# [EXTRACTO DE LA FUENTE]
────────────────────────────────────────
El control judicial de las leyes es una institución relativamente nueva en el mundo. Apenas pasa los doscientos años. Sin embargo, su juventud no ha sido impedimento (sino todo lo contrario) para asentarse en la mayoría de ordenamientos jurídicos: desde EE. UU., España y Portugal hasta Sudáfrica, Corea del Sur e Indonesia. Ciertamente, no hay un solo modelo de control, pero todos llevan, con distintos matices, al mismo resultado, preferir la Constitución a la ley. Pero he aquí lo más arriesgado, este modelo le encomienda a un juez constitucional la tarea de hacerla prevalecer.
Esta constatación me ha empujado a preguntarme por los factores que alientan su avance y, en cierta manera, su afianzamiento paulatino en buena parte de los sistemas jurídicos del orbe. Si me apuran, he encontrado hasta tres razones que expongo apretadamente.
Primer factor: la seguridad política
La clase política ha encontrado conveniente la instauración de esta institución como un mecanismo de protección para sobrevivir políticamente. La convivencia en una sociedad democrática comporta la incertidumbre política, el no saber qué pasará luego de cada elección, un escenario en el que muy probablemente las autoridades tendrán que dejar el cargo de presidente, parlamentario, alcalde, etc.
────────────────────────────────────────
# [ACTIVIDAD 1]
¿Concuerdan con el texto sobre el control judicial de las leyes las afirmaciones siguientes? Responde sí o no a cada una y cita las palabras exactas del texto que lo deciden.
(a) El control judicial de las leyes tiene algo más de doscientos años.
(b) Todos los ordenamientos jurídicos comparten un único modelo de control.
(c) La vida en una sociedad democrática conlleva incertidumbre política.
# [ACTIVIDAD 2]
¿Puedes proseguir el texto sobre el control judicial de las leyes a partir de su última oración?

# [MATERIAL PROPORCIONADO]
────────────────────────────────────────
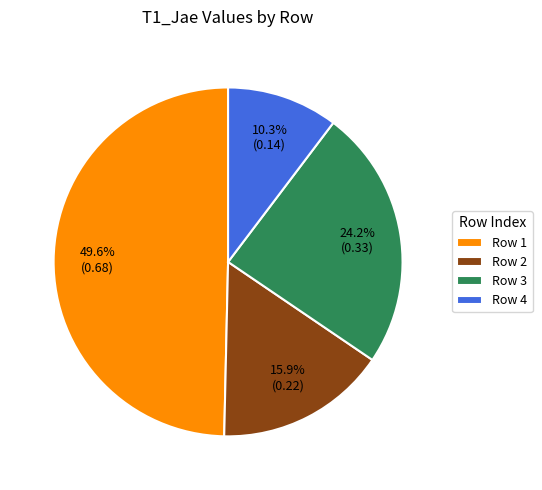

Count the number of slices in the pie.

4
────────────────────────────────────────
# [RESPUESTA DEL EJERCICIO 1]
(a) Sí: "Apenas pasa los doscientos años."
(b) No: "no hay un solo modelo de control".
(c) Sí: "La convivencia en una sociedad democrática comporta la incertidumbre política".

# [RESPUESTA DEL EJERCICIO 2]
Ante esta gelatinosa circunstancia que amenaza su futuro, los políticos ven con buenos ojos que la justicia no sea una cosa de mayorías, sino un asunto de «jueces independientes» que no se dejen manipular por la presión popular ni el poder político del que ganó los comicios. Así las cosas, se cree que la existencia de un «poder independiente» es una especie de seguro que impide que los ganadores de una elección aprovechen su supremacía para aniquilar a los perdedores. Esta seguridad que ofrece el control judicial al juego político se torna en su «encanto».
Segundo factor: el concepto de democracia sustancial
El segundo elemento que explica el avance de esta institución es un conjunto de ideas políticas que tienen que ver con el robustecimiento de la democracia. Estas ideas son de distinto tamiz y vienen de distintas (y hasta contrapuestas) fuentes. Estamos hablando del concepto de democracia sustancial.
Según este concepto, la democracia no solamente es un mecanismo que sirve para tomar decisiones por mayoría (con la mitad más uno de los votos), sino que es (y debe ser sobre todo) un mecanismo para proteger derechos fundamentales, de manera que una decisión política, si quiere llevar el apellido de la democracia, debe abandonar el criterio de «la mitad más uno» cada vez que afecte a una minoría.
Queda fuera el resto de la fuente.